Stored data entries:
»»
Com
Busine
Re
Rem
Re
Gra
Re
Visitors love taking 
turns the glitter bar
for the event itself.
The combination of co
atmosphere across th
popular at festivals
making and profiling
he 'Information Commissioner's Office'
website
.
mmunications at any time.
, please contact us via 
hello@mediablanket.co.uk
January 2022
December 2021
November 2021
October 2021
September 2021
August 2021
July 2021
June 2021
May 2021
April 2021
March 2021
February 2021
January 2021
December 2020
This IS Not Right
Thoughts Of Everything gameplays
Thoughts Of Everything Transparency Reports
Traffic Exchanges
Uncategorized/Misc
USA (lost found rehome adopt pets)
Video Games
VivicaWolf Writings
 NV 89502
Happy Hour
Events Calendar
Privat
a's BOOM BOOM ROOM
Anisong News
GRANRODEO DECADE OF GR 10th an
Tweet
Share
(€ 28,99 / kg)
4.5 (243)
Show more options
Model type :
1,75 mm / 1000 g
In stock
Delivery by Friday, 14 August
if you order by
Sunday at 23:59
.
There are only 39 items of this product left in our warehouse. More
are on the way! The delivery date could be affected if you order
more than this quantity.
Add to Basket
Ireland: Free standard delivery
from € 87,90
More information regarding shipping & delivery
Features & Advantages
««
»»
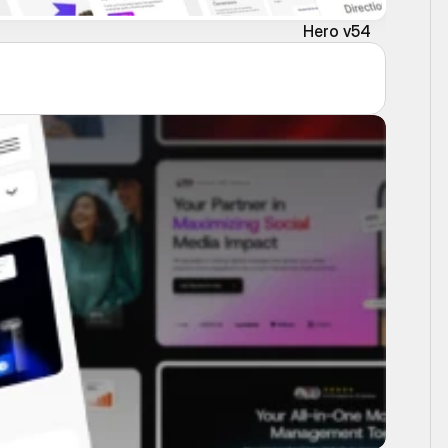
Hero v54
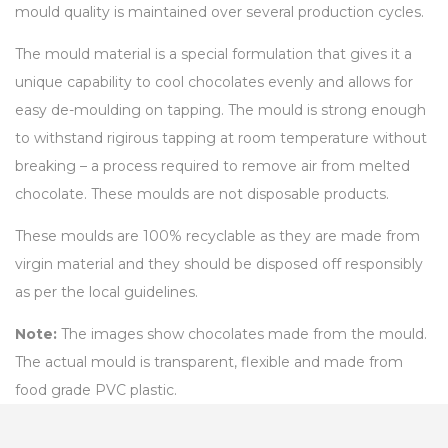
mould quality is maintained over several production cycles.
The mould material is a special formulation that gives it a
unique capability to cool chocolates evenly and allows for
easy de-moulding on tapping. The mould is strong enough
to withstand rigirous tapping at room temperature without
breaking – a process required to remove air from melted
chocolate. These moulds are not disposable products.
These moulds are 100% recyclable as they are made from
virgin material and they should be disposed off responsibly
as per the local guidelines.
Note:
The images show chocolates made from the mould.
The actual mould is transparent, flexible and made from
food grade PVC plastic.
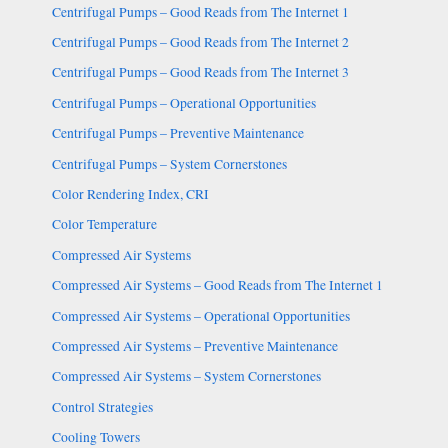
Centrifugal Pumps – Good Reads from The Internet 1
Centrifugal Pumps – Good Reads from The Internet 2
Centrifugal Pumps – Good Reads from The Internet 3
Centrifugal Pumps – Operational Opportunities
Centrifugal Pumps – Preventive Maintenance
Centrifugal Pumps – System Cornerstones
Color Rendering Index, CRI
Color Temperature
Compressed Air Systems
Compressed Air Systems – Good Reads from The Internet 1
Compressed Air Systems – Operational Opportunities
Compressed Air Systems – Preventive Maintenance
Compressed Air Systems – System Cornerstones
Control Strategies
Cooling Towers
««
»»
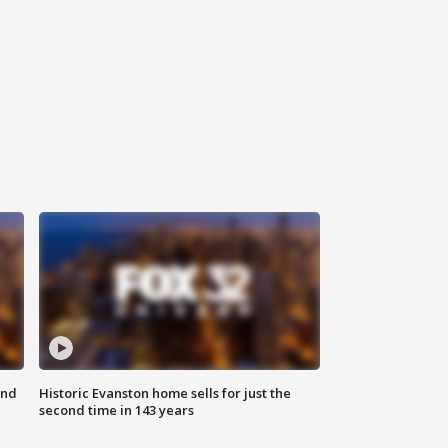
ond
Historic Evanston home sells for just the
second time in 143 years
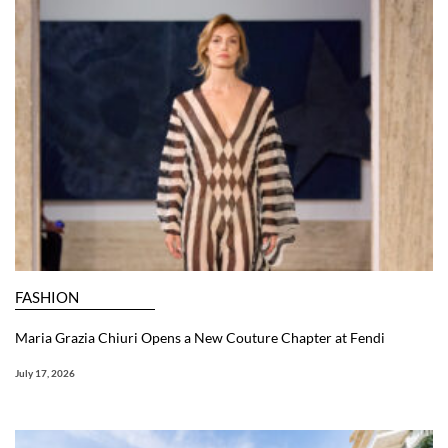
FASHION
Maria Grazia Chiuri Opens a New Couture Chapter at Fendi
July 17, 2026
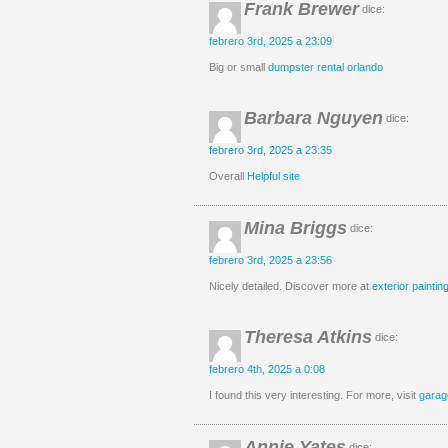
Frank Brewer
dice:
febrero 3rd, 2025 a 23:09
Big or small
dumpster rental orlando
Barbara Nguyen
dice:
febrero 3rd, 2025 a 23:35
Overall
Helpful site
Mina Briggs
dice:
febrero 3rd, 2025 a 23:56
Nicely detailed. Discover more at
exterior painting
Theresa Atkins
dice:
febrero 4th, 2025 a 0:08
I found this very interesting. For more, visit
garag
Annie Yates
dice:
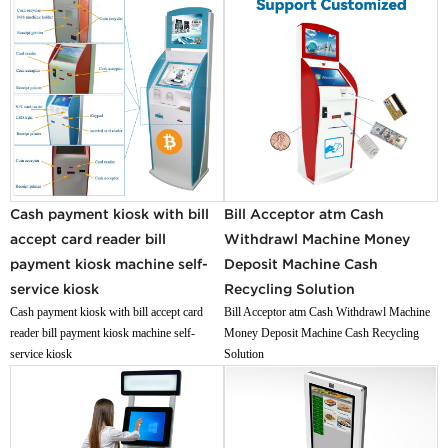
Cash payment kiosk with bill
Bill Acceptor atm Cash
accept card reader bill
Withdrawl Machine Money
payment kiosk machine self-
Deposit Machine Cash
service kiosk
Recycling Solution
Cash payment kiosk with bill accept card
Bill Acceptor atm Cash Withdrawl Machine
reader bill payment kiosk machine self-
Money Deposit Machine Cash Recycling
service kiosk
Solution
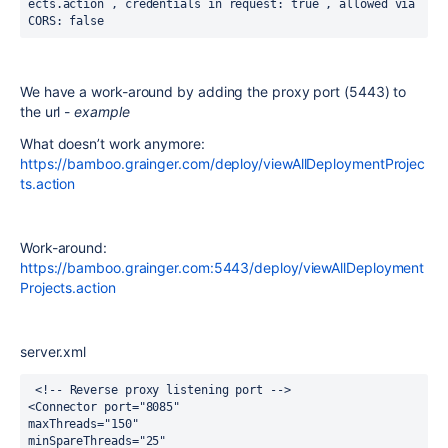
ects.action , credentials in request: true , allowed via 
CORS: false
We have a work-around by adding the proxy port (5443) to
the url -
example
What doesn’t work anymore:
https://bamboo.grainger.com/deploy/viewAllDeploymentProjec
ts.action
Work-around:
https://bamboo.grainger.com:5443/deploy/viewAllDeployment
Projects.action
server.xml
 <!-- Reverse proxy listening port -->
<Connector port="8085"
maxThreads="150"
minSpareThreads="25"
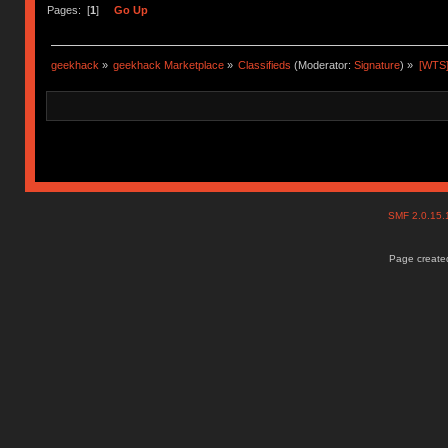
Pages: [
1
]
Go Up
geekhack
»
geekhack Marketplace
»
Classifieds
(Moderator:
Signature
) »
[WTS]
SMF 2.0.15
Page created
««
PROBLEM DETAILS: Reproduce only the lines above, starting at the line with "Centrifugal Pumps – Preventive Maintenance" and ending at the line with "Cooling Towers", exactly as written.

FINISHED TASK:
Centrifugal Pumps – Preventive Maintenance
Centrifugal Pumps – System Cornerstones
Color Rendering Index, CRI
Color Temperature
Compressed Air Systems
Compressed Air Systems – Good Reads from The Internet 1
Compressed Air Systems – Operational Opportunities
Compressed Air Systems – Preventive Maintenance
Compressed Air Systems – System Cornerstones
Control Strategies
Cooling Towers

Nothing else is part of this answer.